Unfortunately, being hostile to data useful for training and being useful to the community for being able to answer arbitrary questions seems somewhat at odds. I'd say the forum should just double down on quality rules and ignore odd behavior.

Comment by deltree711 at 01/06/2024 at 15:09 UTC

2 upvotes, 0 direct replies

How do you know it's not just confirmation bias?

Comment by erobin37 at 01/06/2024 at 16:12 UTC

2 upvotes, 0 direct replies

I'm pretty certain that this post, for example, is generated by AI:

https://www.reddit.com/r/AskHistorians/comments/1d5puvu/how_did_the_meiji_restoration_change_japans/

Comment by LordBecmiThaco at 01/06/2024 at 13:11 UTC

0 upvotes, 3 direct replies

What's the worst case scenario, that the AI is fed well researched information? Is that so horrible?
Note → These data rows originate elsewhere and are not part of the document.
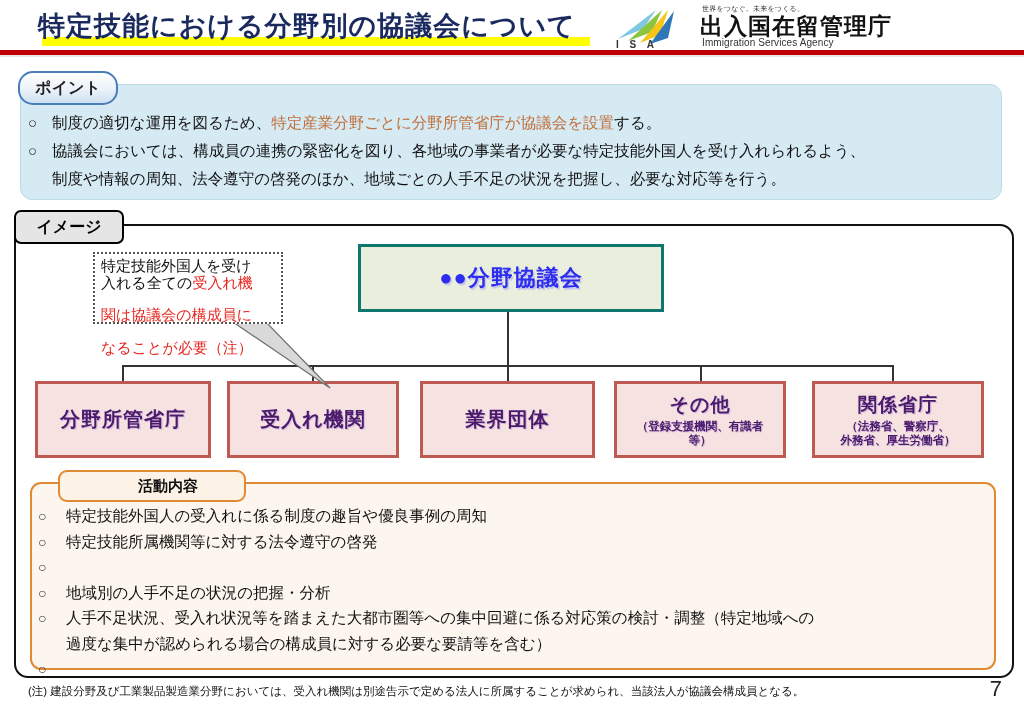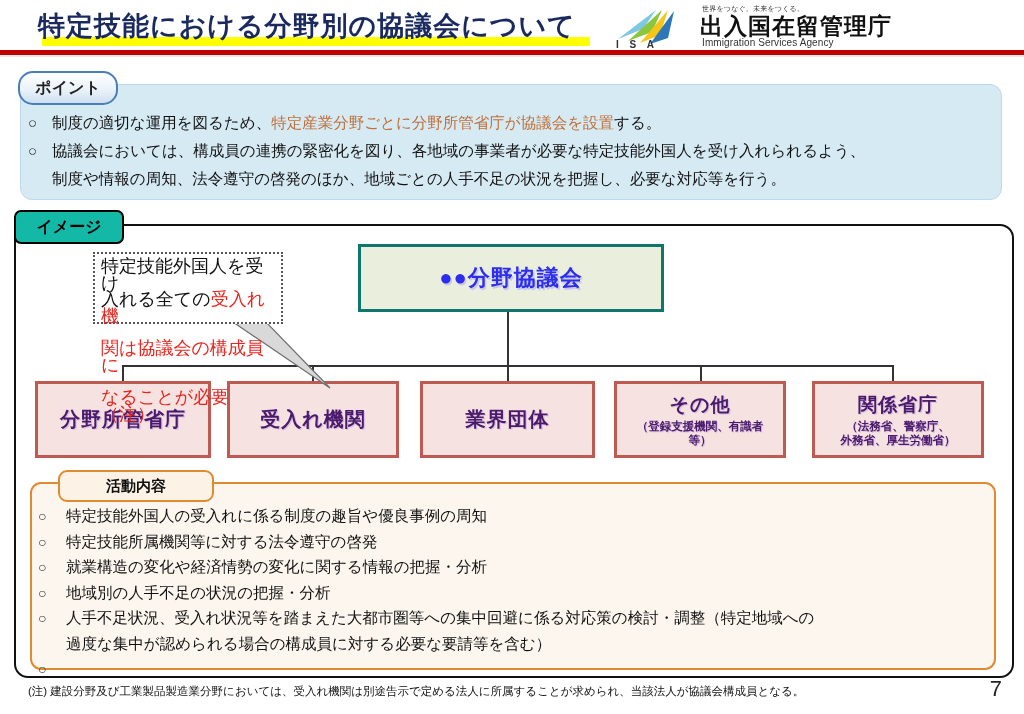"イメージ" .img-tab { background: #14b8a6 -> #e5e5e5 }
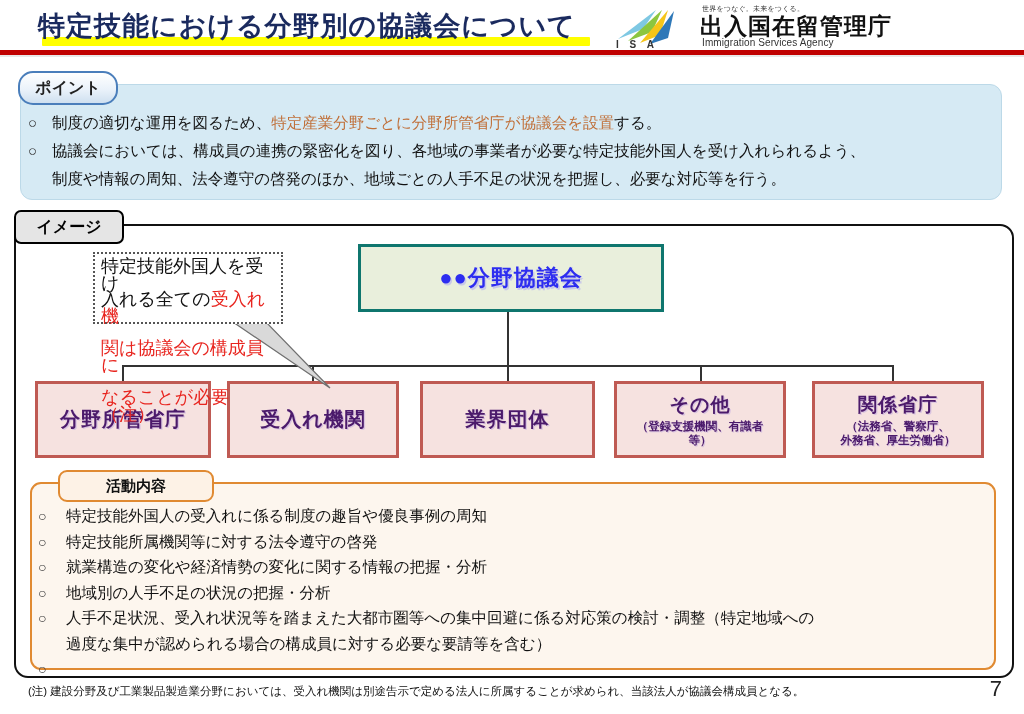"特定技能外国人を受け" .callout p { font-size: 18px -> 15px }
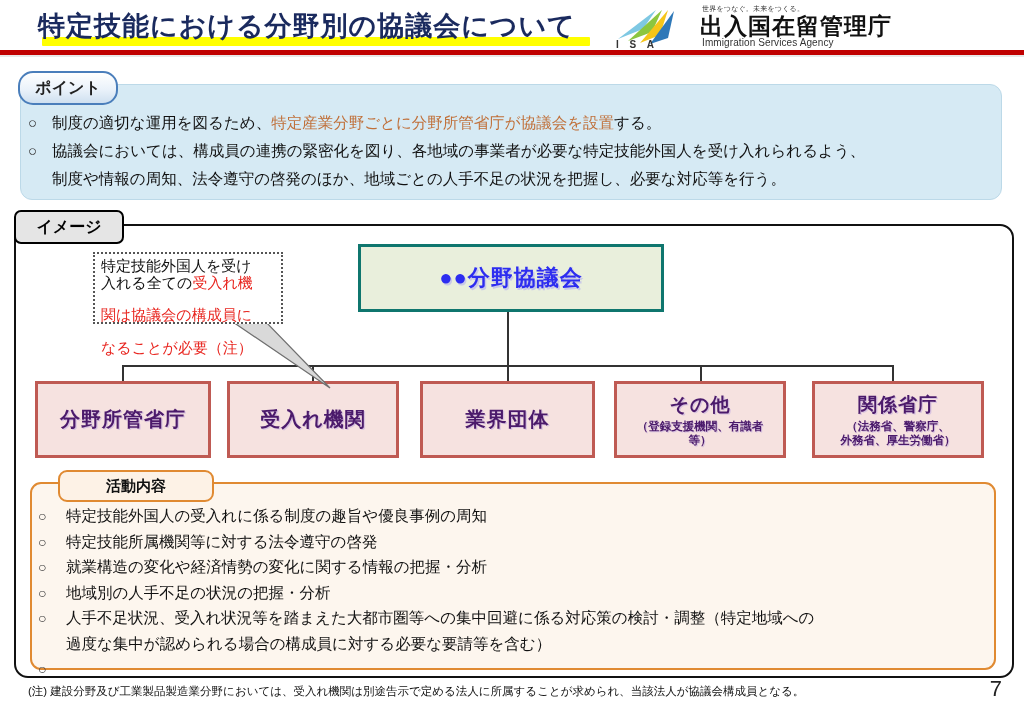"活動内容" .act-tab { padding-left: none -> 32px }
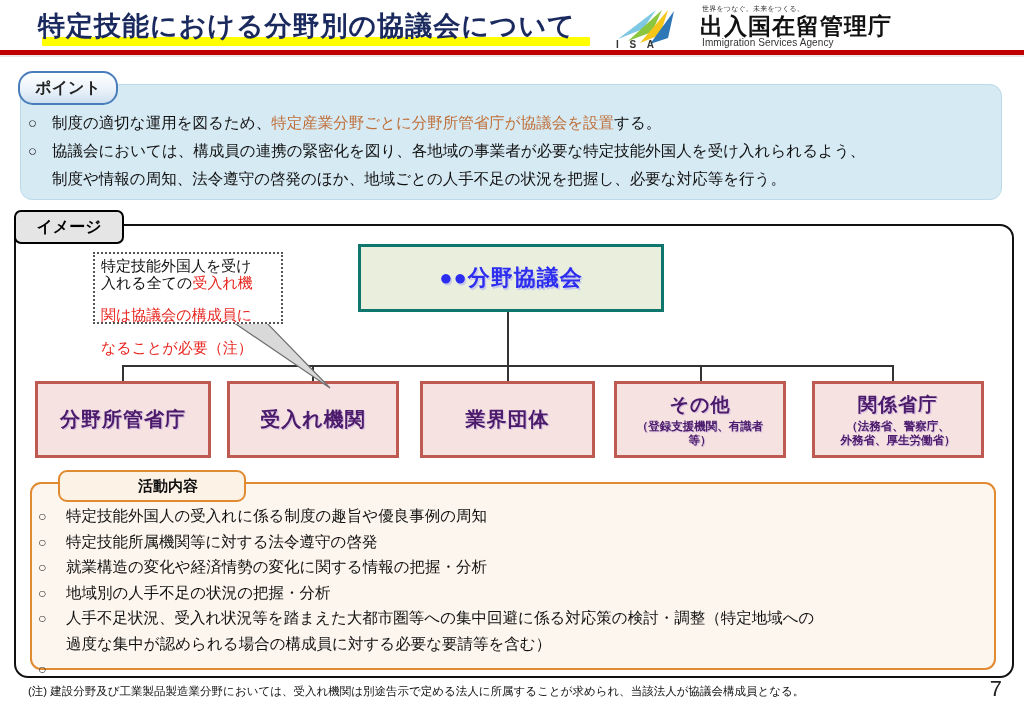"就業構造の変化や経済情勢の変化に関する情報の把握・分析" div.act-text { html: <div>就業構造の変化や経済情勢の変化に関する情報の把握・分析</div> -> none }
Comment by Acadia_Clean at 02/06/2024 at 04:35 UTC

1 upvotes, 0 direct replies

I would like to believe I am well spoken. You are saying it's suspect that well spoken individuals aren't researching some of these questions that seem to have easily searchable answers. The way I see it, AskHistorians is full of experts that have much of the information related to their area of expertise readily available, whether it be memory or their own research. Logically it makes no sense to do hours of research looking to answer a question that another may already know the answer. For example, I'm an electrician, I have a wealth of training and experience that allow me to complete my job in a timely and workman like manner, that a novice would have difficulty achieving. If someone walked up to me and asked me an electrical question, I would answer it to the best of my ability. I would not tell them that their question was easily researchable and then accuse them of training an AI. The short of it, people are busy, if I have a historical question, even if it seems relatively simple, I would rather just ask a historian and get the answer. Many times some of the seemingly simple questions on here have had deeply complex answers, that I don't believe I would have found if I had researched myself.

Comment by TheyTukMyJub at 01/06/2024 at 12:25 UTC

-7 upvotes, 0 direct replies

Equating the quality of a Wikipedia or encyclopedia article to an academically sourced answer here is kinda silly. Many Wikipedia articles are absolutely atrocious when it comes to providing context or are based on outdated scholarship and lack newer or suffering insights that the historians here offer us readers.